[TASK DETAILS] Could you retype the whole listing word for word and drop the images?

[THE DATA]
····················
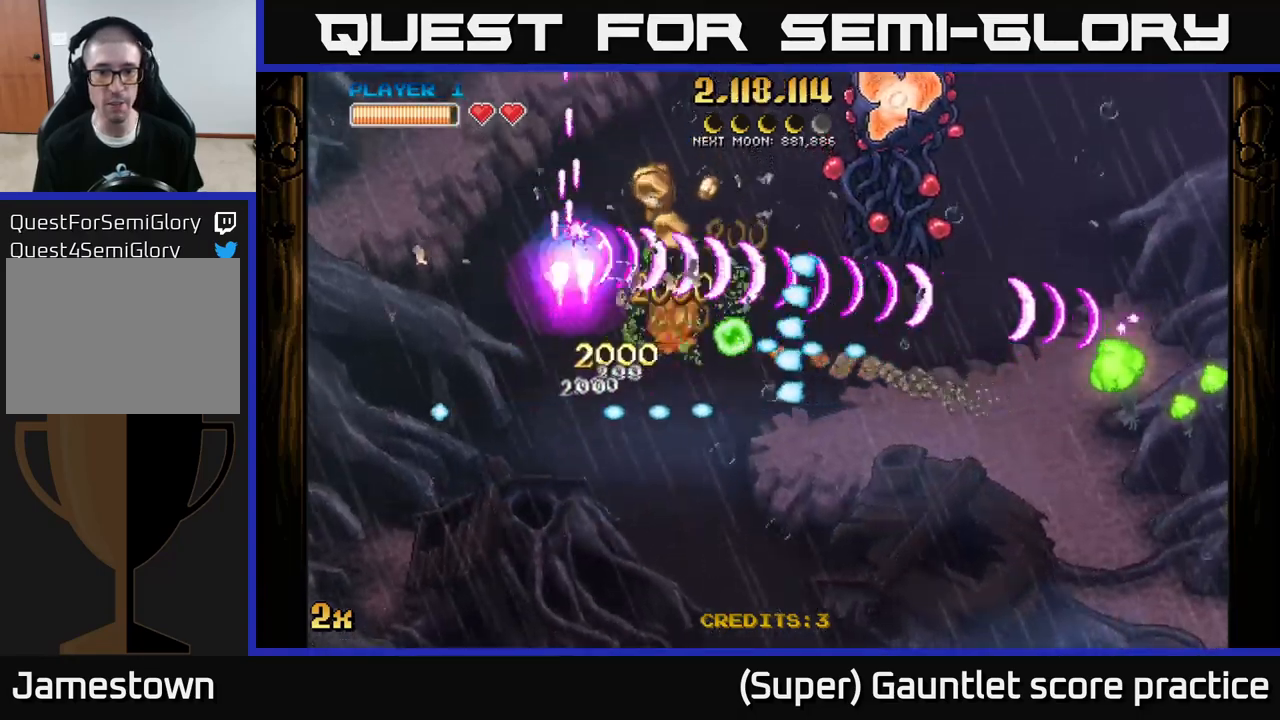
{"buttons": ["A"], "left_stick": "down-right", "events": [[117, "left_stick", "up-right"], [450, "left_stick", "down-right"]]}
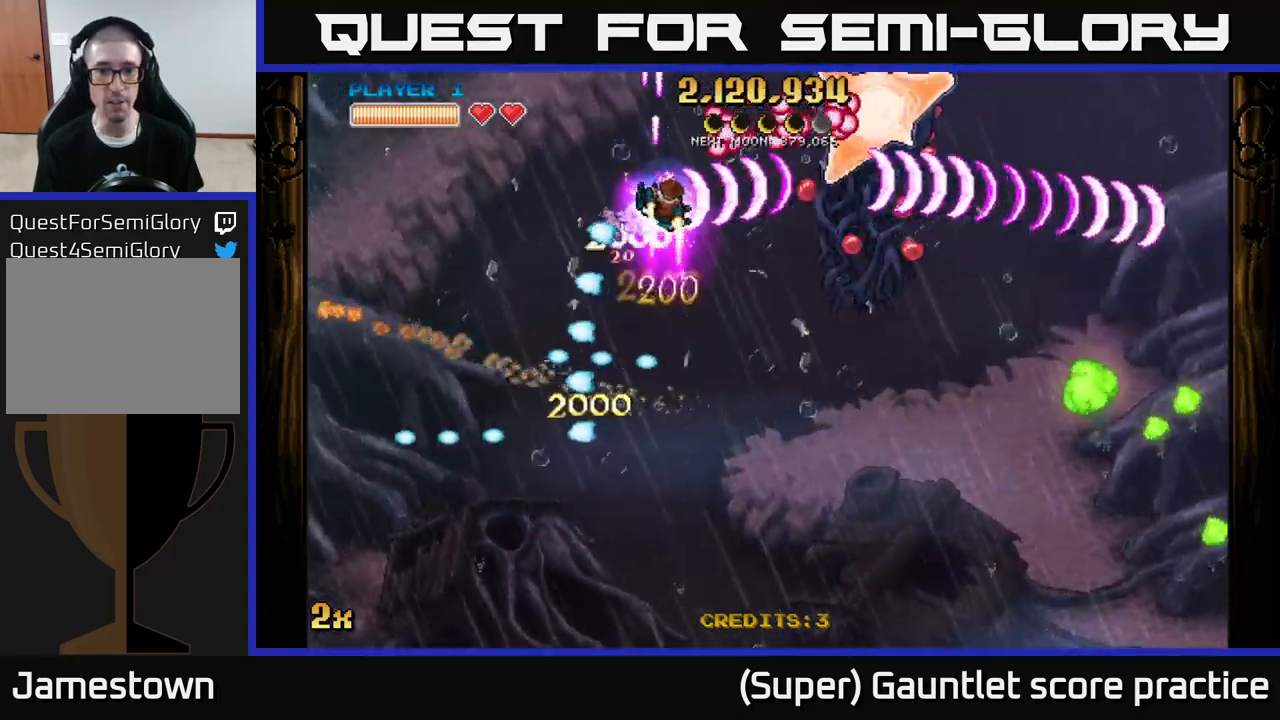
{"buttons": ["A"], "left_stick": "down-right", "events": []}
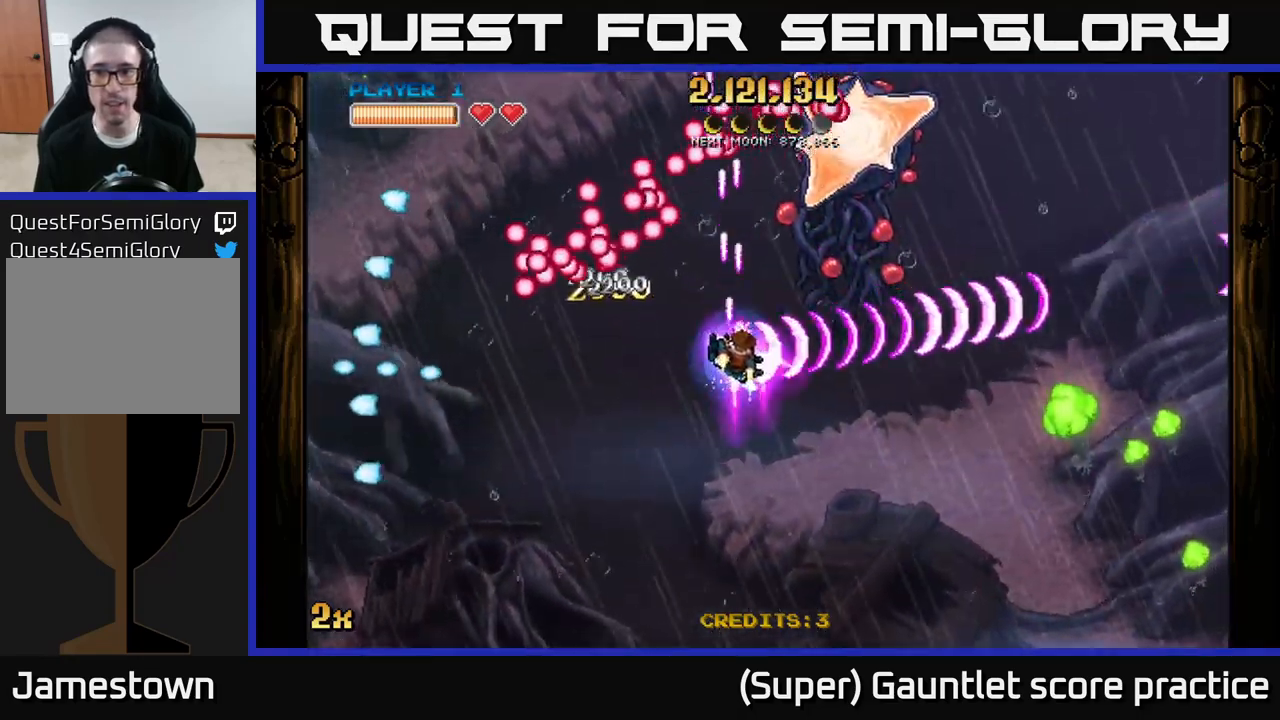
{"buttons": ["A"], "left_stick": "right", "events": [[417, "left_stick", "right"]]}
····················
[EXERCISE OUTPUT]
{"buttons": ["A"], "left_stick": "down-right", "events": [[117, "left_stick", "up-right"], [450, "left_stick", "down-right"]]}
{"buttons": ["A"], "left_stick": "down-right", "events": []}
{"buttons": ["A"], "left_stick": "right", "events": [[417, "left_stick", "right"]]}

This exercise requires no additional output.